SUPPLIED TEXT:
○ ○ ○

- Directed by: Burt Kennedy
- Written by: Lionel White (novel); Walter Bernstein;
- Produced by: David Karr; Max E. Youngstein;
- Starring: Glenn Ford; Elke Sommer; Rita Hayworth; Joseph Cotten;
- Cinematography: Paul C. Vogel
- Edited by: John McSweeney Jr.
- Music by: Hal Schaefer
- Distributed by: Metro-Goldwyn-Mayer (MGM)
- Release date: 1965;
- Running time: 91 minutes
- Country: United States
- Language: English

= The Money Trap =

1965 film

The Money Trap is a 1965 American crime drama film directed by Burt Kennedy, written by Walter Bernstein based on the novel of the same title by Lionel White, and starring Glenn Ford, Elke Sommer, and Rita Hayworth.The supporting cast features Ricardo Montalbán, Joseph Cotten, and James Mitchum.

○ ○ ○

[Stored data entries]
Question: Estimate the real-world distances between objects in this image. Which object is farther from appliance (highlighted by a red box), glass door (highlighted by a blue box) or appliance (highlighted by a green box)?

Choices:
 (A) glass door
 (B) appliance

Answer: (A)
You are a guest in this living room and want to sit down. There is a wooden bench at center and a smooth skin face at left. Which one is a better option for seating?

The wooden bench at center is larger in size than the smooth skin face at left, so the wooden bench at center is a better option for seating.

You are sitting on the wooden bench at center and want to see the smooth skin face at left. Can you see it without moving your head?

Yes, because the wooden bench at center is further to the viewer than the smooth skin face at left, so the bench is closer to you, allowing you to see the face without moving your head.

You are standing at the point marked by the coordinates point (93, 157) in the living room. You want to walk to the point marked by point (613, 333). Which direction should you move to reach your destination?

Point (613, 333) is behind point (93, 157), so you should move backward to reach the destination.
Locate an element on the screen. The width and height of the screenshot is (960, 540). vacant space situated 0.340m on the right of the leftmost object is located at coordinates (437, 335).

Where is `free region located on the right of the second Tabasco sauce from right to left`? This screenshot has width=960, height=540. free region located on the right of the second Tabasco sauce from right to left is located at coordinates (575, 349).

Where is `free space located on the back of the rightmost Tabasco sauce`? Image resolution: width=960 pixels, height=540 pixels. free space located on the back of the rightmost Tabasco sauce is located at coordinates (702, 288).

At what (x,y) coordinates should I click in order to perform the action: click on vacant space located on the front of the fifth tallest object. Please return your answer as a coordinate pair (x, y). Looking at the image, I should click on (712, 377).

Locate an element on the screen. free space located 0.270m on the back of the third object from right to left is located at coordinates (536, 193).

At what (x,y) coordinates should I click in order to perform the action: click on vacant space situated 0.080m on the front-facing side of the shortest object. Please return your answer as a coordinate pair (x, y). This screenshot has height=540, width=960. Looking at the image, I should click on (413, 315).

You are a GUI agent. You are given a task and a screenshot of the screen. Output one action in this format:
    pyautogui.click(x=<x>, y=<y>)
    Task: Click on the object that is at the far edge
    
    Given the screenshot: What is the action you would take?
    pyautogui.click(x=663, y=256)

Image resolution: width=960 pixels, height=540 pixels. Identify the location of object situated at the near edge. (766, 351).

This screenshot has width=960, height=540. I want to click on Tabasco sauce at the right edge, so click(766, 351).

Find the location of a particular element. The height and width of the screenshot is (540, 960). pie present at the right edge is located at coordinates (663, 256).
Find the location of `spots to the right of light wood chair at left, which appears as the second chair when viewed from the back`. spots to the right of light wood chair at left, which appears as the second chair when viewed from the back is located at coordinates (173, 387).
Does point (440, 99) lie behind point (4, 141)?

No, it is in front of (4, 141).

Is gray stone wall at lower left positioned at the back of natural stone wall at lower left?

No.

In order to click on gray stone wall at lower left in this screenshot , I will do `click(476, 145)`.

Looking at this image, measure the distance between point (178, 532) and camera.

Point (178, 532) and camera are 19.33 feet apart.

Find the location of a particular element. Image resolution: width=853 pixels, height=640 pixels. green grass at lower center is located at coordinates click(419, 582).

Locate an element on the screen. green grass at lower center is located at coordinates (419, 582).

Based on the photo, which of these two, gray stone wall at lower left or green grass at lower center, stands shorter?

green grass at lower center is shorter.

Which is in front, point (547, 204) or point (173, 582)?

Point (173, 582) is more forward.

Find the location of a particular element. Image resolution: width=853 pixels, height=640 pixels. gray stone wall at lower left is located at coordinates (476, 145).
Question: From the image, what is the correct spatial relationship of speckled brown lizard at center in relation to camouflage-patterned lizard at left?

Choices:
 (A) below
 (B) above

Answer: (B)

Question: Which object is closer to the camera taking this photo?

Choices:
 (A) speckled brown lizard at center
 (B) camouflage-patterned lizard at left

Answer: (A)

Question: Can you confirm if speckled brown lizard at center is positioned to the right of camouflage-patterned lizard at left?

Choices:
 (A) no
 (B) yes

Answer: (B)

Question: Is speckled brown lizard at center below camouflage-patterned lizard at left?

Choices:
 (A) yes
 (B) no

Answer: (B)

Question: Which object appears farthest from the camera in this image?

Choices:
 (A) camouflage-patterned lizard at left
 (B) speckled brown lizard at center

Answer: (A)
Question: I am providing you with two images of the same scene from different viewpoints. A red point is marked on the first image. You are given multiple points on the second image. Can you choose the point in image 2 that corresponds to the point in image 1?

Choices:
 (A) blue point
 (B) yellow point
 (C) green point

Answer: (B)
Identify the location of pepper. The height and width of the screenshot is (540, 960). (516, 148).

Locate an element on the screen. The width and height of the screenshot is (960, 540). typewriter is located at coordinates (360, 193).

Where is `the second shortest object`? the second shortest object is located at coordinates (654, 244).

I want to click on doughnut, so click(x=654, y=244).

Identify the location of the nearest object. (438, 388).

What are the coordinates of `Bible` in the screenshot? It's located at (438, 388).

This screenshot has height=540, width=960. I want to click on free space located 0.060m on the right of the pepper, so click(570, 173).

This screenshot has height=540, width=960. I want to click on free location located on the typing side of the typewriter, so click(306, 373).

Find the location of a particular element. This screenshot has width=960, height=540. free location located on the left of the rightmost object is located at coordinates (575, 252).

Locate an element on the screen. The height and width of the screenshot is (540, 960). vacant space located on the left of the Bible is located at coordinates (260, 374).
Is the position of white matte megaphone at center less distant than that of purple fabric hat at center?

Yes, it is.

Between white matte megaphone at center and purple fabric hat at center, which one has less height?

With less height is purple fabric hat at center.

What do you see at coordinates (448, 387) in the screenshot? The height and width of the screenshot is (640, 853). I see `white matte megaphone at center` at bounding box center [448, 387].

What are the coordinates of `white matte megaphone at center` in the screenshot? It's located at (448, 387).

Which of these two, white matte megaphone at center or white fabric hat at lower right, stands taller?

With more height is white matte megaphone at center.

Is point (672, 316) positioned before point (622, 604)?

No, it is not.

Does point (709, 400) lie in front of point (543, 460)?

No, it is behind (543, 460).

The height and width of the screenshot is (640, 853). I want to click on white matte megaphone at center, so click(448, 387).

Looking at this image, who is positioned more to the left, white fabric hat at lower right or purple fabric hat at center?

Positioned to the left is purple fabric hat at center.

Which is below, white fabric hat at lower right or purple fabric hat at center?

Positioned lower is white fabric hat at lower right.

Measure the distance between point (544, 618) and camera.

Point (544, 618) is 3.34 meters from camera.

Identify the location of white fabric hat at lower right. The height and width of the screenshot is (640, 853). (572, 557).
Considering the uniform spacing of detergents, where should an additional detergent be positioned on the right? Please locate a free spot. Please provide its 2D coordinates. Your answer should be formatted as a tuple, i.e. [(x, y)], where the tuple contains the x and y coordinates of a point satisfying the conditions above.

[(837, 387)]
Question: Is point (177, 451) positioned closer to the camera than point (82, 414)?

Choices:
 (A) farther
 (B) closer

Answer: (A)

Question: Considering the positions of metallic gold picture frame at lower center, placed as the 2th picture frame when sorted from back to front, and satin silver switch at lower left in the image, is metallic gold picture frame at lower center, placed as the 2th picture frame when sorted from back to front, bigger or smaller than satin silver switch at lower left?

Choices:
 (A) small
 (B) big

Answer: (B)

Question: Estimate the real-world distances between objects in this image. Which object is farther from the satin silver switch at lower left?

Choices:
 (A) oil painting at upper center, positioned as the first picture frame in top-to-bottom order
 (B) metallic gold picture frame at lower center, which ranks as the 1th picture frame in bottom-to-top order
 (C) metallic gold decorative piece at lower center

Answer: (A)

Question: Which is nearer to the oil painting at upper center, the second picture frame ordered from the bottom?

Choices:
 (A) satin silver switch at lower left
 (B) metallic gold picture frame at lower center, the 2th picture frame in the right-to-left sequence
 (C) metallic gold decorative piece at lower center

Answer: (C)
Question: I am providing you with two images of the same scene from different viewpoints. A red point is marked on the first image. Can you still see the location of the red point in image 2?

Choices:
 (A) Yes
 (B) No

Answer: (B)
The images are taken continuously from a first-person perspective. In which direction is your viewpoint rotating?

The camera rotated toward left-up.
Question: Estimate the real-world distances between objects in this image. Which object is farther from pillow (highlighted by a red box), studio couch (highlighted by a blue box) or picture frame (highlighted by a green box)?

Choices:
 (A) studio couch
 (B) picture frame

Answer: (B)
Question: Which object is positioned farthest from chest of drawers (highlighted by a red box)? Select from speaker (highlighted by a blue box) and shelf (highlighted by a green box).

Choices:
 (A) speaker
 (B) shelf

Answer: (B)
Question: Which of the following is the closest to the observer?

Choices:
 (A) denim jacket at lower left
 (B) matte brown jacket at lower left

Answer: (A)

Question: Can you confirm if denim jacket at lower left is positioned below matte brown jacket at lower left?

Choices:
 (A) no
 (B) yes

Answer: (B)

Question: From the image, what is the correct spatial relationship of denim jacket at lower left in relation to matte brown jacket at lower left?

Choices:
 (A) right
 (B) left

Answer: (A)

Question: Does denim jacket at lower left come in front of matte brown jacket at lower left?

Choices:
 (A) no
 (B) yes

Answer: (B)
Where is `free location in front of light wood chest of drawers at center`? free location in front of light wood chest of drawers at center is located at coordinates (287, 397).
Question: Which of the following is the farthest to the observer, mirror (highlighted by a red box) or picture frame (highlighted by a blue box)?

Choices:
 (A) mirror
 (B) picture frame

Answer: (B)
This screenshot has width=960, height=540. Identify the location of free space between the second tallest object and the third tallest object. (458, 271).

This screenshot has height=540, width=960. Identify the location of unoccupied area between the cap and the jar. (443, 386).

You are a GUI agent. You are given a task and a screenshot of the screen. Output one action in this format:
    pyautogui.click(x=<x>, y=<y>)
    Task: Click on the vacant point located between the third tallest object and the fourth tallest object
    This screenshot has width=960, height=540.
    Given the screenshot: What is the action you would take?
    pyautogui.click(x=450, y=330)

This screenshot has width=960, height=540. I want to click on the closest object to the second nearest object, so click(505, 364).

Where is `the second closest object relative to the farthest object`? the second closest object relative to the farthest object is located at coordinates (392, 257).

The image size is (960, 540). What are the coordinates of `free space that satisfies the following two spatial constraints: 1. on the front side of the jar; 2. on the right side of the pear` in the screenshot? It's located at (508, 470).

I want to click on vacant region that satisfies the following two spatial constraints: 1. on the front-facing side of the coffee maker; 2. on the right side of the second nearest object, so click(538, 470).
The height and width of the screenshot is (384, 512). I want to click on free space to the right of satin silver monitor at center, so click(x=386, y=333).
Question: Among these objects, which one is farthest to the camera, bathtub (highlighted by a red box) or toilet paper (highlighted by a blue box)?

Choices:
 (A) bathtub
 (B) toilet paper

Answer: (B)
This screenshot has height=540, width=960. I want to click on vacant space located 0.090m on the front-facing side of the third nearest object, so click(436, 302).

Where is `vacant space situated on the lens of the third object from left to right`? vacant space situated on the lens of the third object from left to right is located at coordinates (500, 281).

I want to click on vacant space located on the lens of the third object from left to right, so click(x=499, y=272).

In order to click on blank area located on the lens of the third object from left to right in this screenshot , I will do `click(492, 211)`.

○ ○ ○

WHAT YOU WILL DO: Reproduce the text about The Money Trap word for word from "- Music by: Hal" to "and James Mitchum.". The data is not needed.

PROBLEM SOLUTION:
- Music by: Hal Schaefer
- Distributed by: Metro-Goldwyn-Mayer (MGM)
- Release date: 1965;
- Running time: 91 minutes
- Country: United States
- Language: English

= The Money Trap =

1965 film

The Money Trap is a 1965 American crime drama film directed by Burt Kennedy, written by Walter Bernstein based on the novel of the same title by Lionel White, and starring Glenn Ford, Elke Sommer, and Rita Hayworth.The supporting cast features Ricardo Montalbán, Joseph Cotten, and James Mitchum.